33. We have further taken note in respect of the issue of delay that though delay by itself is not sufficient to quash the impugned order awarding the penalty upon the applicant yet the same is to be reckoned while deciding the proportionality of sentence. Admittedly, the action of the applicant was in the interest of the respondent organization and also that the applicant is an M.Tech from the Indian Institute of Technology, who has been suffering on account of this proceeding pending, both in matters of promotions and in reputation. The very fact is that pendency of the departmental proceeding is sufficient to reduce the morals of the officers down to the dumps. They do not remain capable of taking bold decisions which are required to be taken in the heat of work.
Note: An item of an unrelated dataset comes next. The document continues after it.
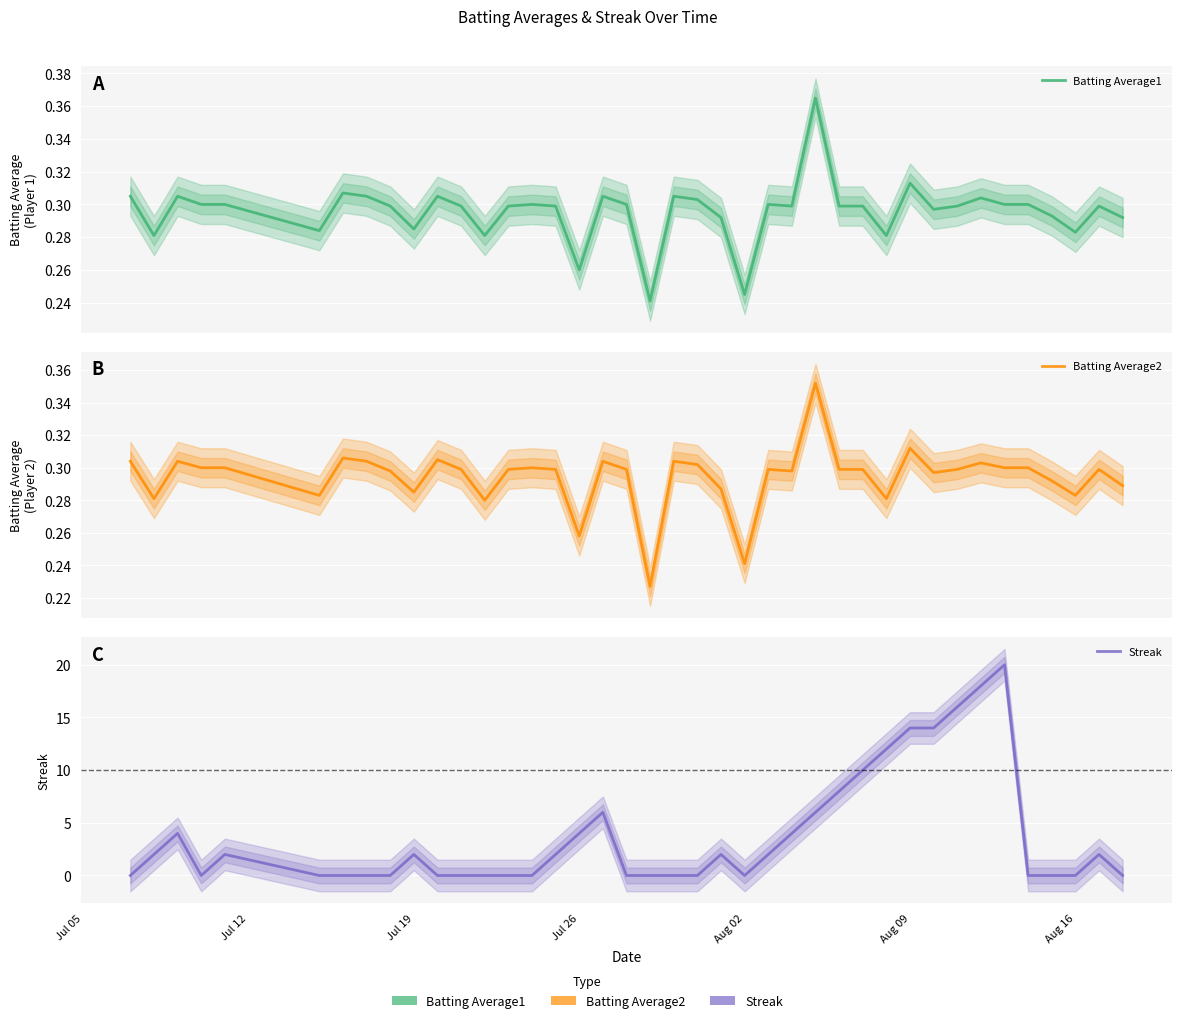

Is this an area chart (filled region under the line)?

No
At the same time, we also admit that such observations would have been more suitable for the Honble Supreme Court which is armed with powers under Section 142 and not with the Tribunal which is confined only to exercise of power under Rule 226 in a limited manner. Yet, taking into account the above factors, namely the applicant acting in the interest of the organization, no personal allegation of malafide or misappropriation being there and the immense delay caused in initiating the action against him and completing the same, we are prone to take a view that this action has already harmed the career prospects of the applicant and is likely to do so in a major way in the future when he comes up for being considered as Additional Secretary or for higher ranks. We are also afraid that if such exercise of uncontrolled exuberance in the interest of organization leads punishment, it will serve to dampen the other young officers, who sometimes exceed the law in the interest of the work and for the people. Therefore, taking note that while law has to be implemented what is more important is justice must be delivered. Keeping in view the facts of the case, we are of the view that the punishment inflicted in both the cases should not relate back to the date of issuance of chargememo, i.e., 11.02.2008 and 03.07.2008, but should relate back to the year to which the charges relate, i.e., 1998. In other words, the impact of the punishment should take effect from the date of the alleged charge, i.e., 1998, and not from the date the chargesheet was issued, i.e., 11.02.2008 and 03.07.2008. With this, the OA is disposed of. No order as to costs.